Downloading ABIDE PCP data¶

*Alternative versions: LabNotebook, nbviewer*

Contents¶

Overview
Notebook Setup
Get metadata file
Download example with one subject
- Get CPAC pipeline output
- Get freesurfer output
Several subjects and folders

Overview¶

The ABIDE preprocessed connectome project (PCP) data can be downloaded programatically with a little hackery. This helps to keep storage space to a minimum as we can indicate with complete specificity which files we want, and download and keep (or not keep; just use temporarily) those only. Whilst there are some scripts and apis already out there that greatly finesse the process of grabbing data from the database, there are a few specific functionalities lacking in these that made them insufficient for my own needs. The following notes are therefore a simple set of recipes for grabbing ABIDE PCP data in a way that matched my requirements.
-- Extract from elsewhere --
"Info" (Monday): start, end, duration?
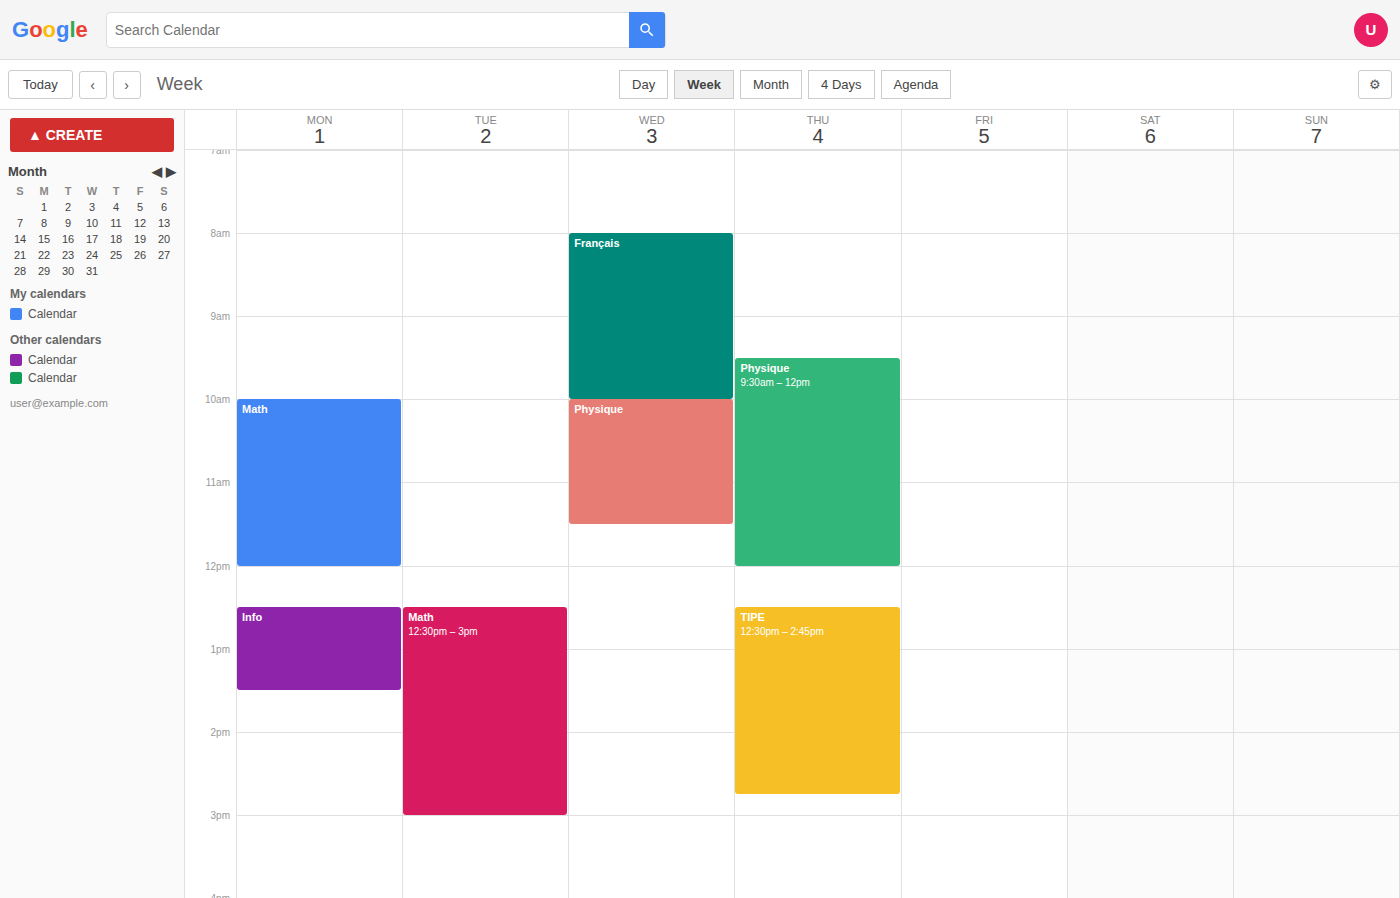
12:30 PM to 1:30 PM, 1 hourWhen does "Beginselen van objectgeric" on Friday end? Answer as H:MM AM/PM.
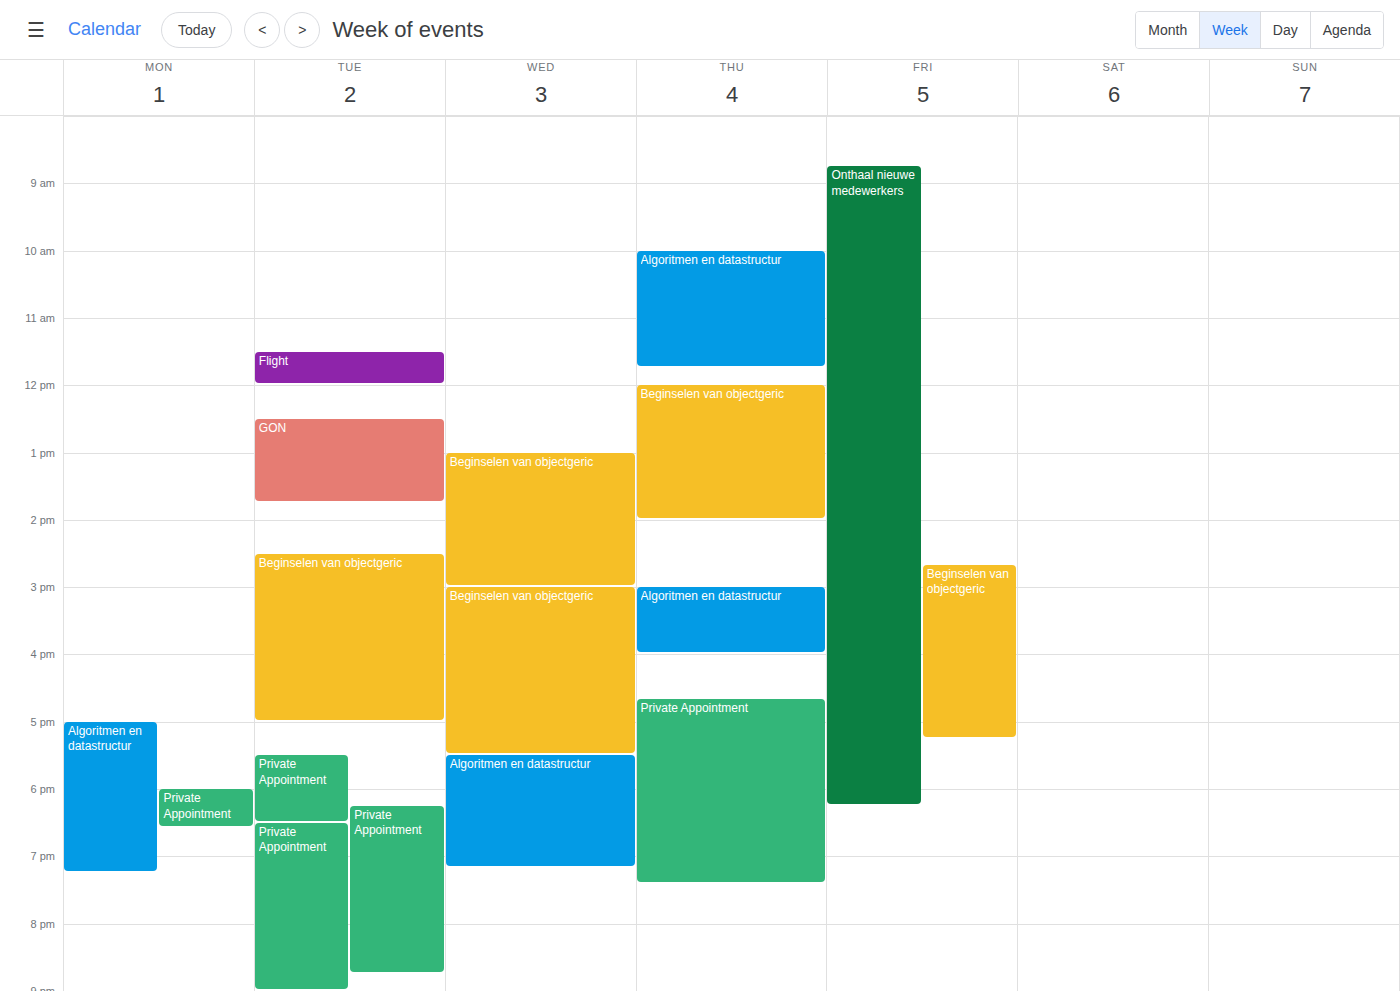
5:15 PM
I believe it should also generalize to the other non-abide PCP databases also.

Notebook Setup¶

Define some variables

In [1]:

# define system-specific filepaths etc
%run ~/set_localenv_vars.py

# output dir
outdir = le['data_dir'] + '/notebooks/downloading_abide_pcp_data'
!mkdir -p $outdir

nb_name = 'downloading_abide_pcp_data'

# stuff for analyses

s3_prefix = 'https://s3.amazonaws.com/fcp-indi/data/Projects/'\
            'ABIDE_Initiative'
    
abide_dir = le['data_dir'] + '/PCP/ABIDE/downloaded'

# stuff for workdocs-cloudfiles

aws_key = 'drowssaperucesyreva'
aws_secret = '?teytidettopsuoyevah'

Importage

In [5]:

# Generic imports

from IPython.display import Image,display as d

from copy import deepcopy

import os,glob,sys

import numpy as np
import pandas as pd

import urllib

# workdocs-cloudfiles stuff

sys.path.append(le['ipynb_workdocs_dir'])
from new_utils import nb_fig,cloudfiles_nb

Initialize workdocs-cloudfiles folder

In [6]:

cnb = cloudfiles_nb('aws', [aws_key,aws_secret])
cnb.initialize_folder(nb_name)

Load calico document extensions

In [75]:

%%javascript
IPython.load_extensions('calico-spell-check', 'calico-document-tools', 
                        'calico-cell-tools');

Go to output folder

In [7]:

os.chdir(outdir)

Ok, let's get cracking...

Get metadata file¶

In [9]:

md_file = 'Phenotypic_V1_0b_preprocessed1.csv'
url = s3_prefix + '/' + md_file
out_file = abide_dir + '/' + md_file
urllib.urlretrieve(url,out_file);

Take a look at metadata file

In [11]:

df_md = pd.read_csv(out_file)

In [25]:

cols = ['subject', 'SUB_ID', 'FILE_ID', 'AGE_AT_SCAN','SEX', 'DX_GROUP']
d(df_md[cols].ix[0:5])

	subject	SUB_ID	FILE_ID	AGE_AT_SCAN	SEX	DX_GROUP
0	50002	50002	no_filename	16.77	1	1
1	50003	50003	Pitt_0050003	24.45	1	1
2	50004	50004	Pitt_0050004	19.09	1	1
3	50005	50005	Pitt_0050005	13.73	2	1
4	50006	50006	Pitt_0050006	13.37	1	1
5	50007	50007	Pitt_0050007	17.78	1	1

Download example with one subject¶

In [12]:

site = 'Caltech'
sub = '0051456'

Get CPAC pipeline output¶

In [13]:

pipeline = 'cpac'
strategy = 'filt_global'
derivative = 'func_preproc'
suffix = '.nii.gz'
path = '/Outputs/%s/%s/%s/%s_%s_%s%s' %(pipeline,strategy, derivative,
                                        site,sub, derivative, suffix)
d(path)

'/Outputs/cpac/filt_global/func_preproc/Caltech_0051456_func_preproc.nii.gz'

In [14]:

out_file = abide_dir + path
out_folder = os.path.dirname(out_file)
if not os.path.isdir(out_folder): os.makedirs(out_folder)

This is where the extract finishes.